Before Brexit, before the election of Donald Trump, the crisis of globalisation, global liberalism and capitalism had found expression in Greece. In January 2015, Alexis Tsipras, leader of the radical-left Syriza, rode a popular wave against the austerity measures imposed on Athens by the European Union, oligarchs and income inequality, to become president. In 2019, as Greece has emerged from the crisis — but with unemployment (18 per cent) and inequality still at record highs — the shoe is on the other foot. Kyriakos Mitsotakis and his centre-right New Democracy have won about 40 per cent of the vote, far ahead of Syriza.
Five years ago, Syriza promised that “hope is coming”. But like other radical movements without an ideology of state and roadmap for government, it was unable to govern according to the principles it campaigned on. Once president, Tsipras gave sops to oligarchs, withdrew even more welfare programmes and came across as anti-immigrant and anti-poor with measures like the eviction of families unable to repay loans and his refusal to intervene after reports of inhuman conditions at refugee camps surfaced. In essence, as the movement against the establishment became the establishment, it mimicked, even outdid, its predecessor.

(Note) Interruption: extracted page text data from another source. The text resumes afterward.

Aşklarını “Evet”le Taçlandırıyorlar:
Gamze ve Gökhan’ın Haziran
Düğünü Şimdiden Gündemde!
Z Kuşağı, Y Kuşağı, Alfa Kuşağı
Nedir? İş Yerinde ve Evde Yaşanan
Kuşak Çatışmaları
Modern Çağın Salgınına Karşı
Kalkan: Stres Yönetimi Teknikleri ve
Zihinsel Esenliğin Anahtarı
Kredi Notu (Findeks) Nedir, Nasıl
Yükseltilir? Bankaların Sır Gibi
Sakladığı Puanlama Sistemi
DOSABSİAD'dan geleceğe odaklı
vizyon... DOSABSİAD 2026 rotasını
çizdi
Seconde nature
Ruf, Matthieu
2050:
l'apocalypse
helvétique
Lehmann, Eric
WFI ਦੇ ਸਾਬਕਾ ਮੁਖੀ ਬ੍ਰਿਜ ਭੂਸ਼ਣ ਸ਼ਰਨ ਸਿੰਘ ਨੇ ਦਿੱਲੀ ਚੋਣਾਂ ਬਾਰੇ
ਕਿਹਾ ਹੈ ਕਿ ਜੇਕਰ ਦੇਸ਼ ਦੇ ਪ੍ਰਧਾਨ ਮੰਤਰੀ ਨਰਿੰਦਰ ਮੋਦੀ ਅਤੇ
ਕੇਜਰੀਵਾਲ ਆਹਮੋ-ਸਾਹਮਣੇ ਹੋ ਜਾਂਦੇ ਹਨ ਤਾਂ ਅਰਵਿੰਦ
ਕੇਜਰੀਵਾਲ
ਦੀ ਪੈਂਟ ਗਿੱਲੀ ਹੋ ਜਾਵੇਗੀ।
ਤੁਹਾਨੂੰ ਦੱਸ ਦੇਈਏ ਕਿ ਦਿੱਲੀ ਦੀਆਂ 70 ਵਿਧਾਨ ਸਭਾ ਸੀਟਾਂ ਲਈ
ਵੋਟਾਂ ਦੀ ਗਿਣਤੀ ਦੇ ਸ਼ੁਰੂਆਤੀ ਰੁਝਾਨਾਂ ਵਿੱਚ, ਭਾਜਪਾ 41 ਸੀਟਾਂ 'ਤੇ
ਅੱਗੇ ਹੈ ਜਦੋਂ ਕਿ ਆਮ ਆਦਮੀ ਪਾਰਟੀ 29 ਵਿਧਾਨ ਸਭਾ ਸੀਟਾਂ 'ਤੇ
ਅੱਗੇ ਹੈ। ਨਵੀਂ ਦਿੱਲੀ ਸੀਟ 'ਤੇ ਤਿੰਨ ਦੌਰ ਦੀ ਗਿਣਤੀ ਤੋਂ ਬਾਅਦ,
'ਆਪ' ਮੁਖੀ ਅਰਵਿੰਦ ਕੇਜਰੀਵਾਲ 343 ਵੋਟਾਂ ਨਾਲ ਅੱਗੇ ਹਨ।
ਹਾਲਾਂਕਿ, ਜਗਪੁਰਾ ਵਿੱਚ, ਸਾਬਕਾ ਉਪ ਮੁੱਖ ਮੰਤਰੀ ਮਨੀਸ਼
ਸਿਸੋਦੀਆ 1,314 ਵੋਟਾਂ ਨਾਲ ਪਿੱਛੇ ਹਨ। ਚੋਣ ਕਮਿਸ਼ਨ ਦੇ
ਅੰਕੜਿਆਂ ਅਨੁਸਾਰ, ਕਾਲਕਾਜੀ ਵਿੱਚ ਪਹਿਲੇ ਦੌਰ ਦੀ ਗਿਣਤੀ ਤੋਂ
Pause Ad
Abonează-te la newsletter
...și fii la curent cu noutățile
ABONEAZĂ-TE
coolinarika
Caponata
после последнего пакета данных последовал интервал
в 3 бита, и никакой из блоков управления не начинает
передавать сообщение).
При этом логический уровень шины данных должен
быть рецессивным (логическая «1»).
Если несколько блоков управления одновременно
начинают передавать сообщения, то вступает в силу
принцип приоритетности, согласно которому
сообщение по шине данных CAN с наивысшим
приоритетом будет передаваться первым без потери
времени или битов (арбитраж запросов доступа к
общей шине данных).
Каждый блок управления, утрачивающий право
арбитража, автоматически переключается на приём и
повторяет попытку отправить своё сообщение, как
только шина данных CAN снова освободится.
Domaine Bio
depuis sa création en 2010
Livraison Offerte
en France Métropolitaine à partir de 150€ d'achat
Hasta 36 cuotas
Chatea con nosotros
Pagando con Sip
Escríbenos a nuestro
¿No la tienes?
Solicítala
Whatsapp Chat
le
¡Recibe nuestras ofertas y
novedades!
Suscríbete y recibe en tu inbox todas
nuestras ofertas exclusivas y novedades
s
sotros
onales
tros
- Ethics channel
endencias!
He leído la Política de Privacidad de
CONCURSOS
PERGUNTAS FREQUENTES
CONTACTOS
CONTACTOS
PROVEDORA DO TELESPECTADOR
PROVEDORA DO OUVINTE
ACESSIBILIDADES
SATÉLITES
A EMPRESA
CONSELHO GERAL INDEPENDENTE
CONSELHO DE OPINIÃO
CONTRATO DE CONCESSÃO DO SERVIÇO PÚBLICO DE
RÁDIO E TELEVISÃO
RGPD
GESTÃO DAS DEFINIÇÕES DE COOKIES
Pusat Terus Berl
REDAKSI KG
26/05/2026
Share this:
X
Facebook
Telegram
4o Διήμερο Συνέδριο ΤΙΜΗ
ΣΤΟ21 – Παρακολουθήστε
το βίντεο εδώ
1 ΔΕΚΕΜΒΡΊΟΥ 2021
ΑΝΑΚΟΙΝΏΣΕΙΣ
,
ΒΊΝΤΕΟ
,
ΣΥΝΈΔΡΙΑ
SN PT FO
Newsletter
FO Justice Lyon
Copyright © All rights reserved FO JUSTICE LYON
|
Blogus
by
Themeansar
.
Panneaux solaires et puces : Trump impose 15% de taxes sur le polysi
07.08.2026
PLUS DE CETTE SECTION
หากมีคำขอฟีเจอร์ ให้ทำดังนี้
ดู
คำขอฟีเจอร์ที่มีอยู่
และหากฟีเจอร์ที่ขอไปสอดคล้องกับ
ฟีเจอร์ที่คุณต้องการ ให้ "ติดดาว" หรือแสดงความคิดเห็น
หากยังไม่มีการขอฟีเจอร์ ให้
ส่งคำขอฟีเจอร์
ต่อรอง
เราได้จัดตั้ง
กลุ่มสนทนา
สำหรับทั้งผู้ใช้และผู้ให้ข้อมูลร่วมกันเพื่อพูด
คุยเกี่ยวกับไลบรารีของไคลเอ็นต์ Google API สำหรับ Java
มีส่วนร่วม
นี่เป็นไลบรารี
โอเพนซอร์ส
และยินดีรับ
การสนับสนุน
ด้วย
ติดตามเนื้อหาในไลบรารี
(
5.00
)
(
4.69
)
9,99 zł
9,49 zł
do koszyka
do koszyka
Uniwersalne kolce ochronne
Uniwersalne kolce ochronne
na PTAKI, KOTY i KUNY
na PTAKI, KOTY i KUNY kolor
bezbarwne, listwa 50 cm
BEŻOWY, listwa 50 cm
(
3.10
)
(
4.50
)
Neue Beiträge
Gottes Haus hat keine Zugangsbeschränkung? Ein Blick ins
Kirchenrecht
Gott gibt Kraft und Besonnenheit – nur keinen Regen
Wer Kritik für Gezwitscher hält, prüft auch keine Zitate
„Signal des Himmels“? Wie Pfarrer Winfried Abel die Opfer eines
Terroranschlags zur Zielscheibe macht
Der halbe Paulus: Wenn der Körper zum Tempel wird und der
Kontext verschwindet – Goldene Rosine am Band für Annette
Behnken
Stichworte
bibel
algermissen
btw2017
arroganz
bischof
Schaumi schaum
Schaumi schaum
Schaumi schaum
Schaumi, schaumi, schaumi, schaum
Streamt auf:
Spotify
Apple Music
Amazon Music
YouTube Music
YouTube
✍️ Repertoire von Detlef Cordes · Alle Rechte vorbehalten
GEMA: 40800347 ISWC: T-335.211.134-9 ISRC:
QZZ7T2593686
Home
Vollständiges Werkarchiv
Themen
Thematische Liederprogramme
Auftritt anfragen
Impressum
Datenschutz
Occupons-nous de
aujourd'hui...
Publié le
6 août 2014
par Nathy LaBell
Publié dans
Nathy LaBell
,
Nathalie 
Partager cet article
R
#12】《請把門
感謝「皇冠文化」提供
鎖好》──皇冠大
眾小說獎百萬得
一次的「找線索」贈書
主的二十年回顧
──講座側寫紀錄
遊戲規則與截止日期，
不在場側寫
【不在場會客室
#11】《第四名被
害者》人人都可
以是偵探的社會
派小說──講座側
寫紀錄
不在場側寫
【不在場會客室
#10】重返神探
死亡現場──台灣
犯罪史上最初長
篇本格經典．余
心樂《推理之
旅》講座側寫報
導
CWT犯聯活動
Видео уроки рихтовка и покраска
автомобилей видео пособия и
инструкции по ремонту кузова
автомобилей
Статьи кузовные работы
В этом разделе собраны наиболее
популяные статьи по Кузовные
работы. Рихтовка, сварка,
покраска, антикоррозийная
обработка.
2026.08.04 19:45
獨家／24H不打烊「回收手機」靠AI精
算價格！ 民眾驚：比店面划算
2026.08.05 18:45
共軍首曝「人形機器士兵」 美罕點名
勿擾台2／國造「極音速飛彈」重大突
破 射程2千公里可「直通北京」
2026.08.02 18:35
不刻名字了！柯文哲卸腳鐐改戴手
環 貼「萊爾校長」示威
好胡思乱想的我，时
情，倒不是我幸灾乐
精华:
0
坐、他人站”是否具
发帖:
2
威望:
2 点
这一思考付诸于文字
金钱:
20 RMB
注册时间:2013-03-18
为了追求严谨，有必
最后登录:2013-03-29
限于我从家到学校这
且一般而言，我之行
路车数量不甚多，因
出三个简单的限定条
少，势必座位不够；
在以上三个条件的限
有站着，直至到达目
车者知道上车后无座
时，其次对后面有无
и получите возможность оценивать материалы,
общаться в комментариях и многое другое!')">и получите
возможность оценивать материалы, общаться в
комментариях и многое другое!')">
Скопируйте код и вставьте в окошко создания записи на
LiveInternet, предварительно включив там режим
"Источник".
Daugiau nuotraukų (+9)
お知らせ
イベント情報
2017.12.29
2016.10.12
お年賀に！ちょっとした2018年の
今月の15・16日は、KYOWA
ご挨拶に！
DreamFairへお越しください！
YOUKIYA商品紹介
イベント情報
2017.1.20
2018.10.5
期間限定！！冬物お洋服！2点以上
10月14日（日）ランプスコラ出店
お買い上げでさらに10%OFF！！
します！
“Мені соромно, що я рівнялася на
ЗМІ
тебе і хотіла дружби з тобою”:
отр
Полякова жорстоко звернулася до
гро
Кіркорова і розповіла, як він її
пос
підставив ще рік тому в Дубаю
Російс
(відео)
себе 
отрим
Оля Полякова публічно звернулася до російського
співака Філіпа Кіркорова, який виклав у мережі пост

The fact remains that political movements that take to the streets often articulate the entrenched shortcomings of systems of state and governance. But the task of actually governing cannot be achieved just by the charisma of a leader and the promise of “hope” and “revolution”. In France, Emmanuel Macron has had to face this reality with the Yellow Jacket protests, which severely dented his image as the young, charismatic face of a liberal West. Closer home, the Aam Aadmi Party, which began as a protest against corruption and traditional ways of doing politics, has struggled with the art of political compromise, of working not on the street but quietly behind the scenes. Meanwhile, in Greece, the burden of “hope” is now back on the centre.